Monday, 24 October 2016

Corporate Social Responsibility and Compliance: Adopting a Principles-Based Approach to Performance

This is the seventh in a series of posts reflecting excerpts from a chapter authored on corporate social responsibility (“CSR”) for the Corporate Legal Compliance Handbook.

CSR places concrete performance goals in an aspirational context: it can infuse corporate compliance requirements with a level of intrinsic motivation whereby company employees share a collective sense that the company is trying to improve its performance and act in a responsible manner. 

A compliance program should ideally support a company’s commitment to responsible business behavior: compliance requirements should not be the driver of operational change, but rather should be consistent with the company’s over-arching sense of what should be done.

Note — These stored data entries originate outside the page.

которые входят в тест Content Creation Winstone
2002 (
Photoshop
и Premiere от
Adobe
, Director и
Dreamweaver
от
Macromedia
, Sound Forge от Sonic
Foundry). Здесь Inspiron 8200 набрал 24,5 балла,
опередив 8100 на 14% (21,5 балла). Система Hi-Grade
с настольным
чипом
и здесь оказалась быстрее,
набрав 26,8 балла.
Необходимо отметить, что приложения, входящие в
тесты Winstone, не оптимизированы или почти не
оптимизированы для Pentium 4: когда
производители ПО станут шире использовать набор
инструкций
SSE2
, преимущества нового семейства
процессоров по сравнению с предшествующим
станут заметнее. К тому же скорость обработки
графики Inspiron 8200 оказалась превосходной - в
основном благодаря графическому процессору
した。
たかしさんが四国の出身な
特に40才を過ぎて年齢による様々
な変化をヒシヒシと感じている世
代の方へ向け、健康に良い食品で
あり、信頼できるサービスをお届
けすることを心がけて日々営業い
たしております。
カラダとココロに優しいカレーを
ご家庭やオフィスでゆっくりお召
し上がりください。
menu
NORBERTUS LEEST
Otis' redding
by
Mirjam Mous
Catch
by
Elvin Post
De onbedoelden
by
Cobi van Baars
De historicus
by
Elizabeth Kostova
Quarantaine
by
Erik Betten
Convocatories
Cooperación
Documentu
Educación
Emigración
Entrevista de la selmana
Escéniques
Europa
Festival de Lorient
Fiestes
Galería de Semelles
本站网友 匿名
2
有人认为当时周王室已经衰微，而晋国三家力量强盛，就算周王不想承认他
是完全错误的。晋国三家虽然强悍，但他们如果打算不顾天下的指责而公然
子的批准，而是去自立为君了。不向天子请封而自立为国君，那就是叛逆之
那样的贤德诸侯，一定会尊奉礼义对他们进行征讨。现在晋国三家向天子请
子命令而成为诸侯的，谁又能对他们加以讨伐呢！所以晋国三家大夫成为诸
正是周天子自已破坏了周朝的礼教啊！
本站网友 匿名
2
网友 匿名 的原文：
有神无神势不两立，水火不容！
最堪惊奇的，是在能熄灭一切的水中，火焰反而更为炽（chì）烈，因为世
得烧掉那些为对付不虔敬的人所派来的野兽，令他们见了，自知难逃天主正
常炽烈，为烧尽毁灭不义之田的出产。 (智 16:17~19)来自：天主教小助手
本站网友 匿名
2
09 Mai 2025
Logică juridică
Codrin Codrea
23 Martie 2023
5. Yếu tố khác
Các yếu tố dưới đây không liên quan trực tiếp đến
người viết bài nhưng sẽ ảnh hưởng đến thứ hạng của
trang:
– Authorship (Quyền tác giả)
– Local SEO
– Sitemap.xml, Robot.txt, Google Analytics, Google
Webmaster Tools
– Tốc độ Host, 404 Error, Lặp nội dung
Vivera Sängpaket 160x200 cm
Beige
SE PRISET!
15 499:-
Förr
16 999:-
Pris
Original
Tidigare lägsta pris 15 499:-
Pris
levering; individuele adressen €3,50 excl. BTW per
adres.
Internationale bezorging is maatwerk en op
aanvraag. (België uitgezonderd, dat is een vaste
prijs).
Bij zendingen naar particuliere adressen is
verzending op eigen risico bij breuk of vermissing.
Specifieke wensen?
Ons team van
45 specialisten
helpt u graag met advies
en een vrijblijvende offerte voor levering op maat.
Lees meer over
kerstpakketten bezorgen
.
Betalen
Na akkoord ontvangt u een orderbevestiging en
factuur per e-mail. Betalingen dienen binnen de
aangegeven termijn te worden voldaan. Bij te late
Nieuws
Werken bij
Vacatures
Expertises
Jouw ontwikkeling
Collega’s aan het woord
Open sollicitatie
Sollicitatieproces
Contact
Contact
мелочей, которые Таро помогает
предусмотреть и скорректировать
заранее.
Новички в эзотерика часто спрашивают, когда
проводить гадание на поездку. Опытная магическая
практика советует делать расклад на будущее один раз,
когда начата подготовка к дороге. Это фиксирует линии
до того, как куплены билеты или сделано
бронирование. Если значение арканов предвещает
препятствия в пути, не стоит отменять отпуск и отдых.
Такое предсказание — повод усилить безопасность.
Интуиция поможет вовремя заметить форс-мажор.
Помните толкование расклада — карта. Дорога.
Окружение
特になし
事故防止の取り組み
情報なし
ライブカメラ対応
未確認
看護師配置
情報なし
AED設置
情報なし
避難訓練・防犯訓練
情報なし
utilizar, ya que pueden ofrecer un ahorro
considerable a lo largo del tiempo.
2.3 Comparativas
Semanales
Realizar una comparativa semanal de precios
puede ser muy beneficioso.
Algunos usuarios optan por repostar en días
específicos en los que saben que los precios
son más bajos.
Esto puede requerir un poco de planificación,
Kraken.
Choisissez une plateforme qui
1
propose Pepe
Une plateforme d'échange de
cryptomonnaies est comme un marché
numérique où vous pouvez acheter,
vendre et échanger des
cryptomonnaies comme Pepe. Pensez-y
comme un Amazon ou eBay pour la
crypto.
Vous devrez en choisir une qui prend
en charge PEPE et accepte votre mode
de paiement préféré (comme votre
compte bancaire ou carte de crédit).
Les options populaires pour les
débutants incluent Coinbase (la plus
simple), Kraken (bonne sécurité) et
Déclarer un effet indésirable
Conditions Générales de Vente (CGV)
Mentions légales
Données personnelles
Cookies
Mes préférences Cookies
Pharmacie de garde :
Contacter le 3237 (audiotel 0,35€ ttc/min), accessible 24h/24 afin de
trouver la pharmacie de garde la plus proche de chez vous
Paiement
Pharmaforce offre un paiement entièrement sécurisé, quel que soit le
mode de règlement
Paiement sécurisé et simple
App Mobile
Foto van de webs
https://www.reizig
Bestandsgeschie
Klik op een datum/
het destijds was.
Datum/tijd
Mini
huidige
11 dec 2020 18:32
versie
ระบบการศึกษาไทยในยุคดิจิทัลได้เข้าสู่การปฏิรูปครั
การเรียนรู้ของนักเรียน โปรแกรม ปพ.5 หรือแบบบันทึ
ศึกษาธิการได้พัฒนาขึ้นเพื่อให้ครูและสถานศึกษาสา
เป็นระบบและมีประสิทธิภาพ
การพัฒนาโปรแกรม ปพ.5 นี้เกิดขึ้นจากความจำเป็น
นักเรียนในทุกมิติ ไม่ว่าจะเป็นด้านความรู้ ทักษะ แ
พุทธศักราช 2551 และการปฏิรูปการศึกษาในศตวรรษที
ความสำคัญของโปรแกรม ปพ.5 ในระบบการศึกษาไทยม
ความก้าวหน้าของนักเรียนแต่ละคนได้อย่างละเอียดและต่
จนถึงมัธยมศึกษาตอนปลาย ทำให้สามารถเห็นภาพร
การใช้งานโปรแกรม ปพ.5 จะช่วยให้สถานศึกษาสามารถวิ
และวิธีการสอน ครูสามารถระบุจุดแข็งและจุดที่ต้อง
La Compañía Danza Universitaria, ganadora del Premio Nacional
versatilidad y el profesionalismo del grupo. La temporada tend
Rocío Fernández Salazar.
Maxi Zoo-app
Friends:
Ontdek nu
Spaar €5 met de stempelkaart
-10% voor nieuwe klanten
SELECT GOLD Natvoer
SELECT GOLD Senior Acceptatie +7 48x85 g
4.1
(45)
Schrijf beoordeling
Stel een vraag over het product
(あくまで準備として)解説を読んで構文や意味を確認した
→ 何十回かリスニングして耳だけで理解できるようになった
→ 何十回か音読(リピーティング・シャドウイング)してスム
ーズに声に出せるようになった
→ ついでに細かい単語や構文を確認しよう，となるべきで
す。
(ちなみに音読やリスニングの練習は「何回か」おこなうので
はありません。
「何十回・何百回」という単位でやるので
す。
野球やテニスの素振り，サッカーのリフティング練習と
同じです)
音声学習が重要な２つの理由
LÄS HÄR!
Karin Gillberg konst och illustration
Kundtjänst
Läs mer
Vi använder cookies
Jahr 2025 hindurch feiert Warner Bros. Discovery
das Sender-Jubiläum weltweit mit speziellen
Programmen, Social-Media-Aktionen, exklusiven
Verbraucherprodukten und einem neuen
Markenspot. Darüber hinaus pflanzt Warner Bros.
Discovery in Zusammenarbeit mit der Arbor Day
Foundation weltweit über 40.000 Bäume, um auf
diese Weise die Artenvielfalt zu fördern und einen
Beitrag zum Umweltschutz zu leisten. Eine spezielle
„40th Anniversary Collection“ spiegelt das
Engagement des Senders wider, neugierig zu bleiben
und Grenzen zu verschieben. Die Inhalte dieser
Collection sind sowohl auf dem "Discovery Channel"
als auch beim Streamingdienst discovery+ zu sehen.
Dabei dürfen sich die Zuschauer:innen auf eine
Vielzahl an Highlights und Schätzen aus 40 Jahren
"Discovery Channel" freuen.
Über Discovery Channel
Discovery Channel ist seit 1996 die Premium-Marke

Ideally, a company’s CSR commitments will be aligned with corporate values. Effectively leveraging the linkages between corporate values, CSR commitments, and compliance processes can promote an overall compliance culture that is not purely “rules” focused but rather based on a collective sense that every employee is expected to fulfill their responsibilities in a principled manner. 

An article in Corporate Compliance Insights observed, “only after we inspire our organizations, employees, and supply chain to reason through a lens of integrity, self-govern their personal actions, and influence the actions of their peers will we ever be able to achieve compliance with the law and maintain an ethical culture.”

CSR can promote an approach to compliance that is built on values and supported by robust management systems: such an approach provides a company with the capacity to adjust, as necessary, to future regulatory and legislative changes that may be reflective of shifting stakeholder expectations.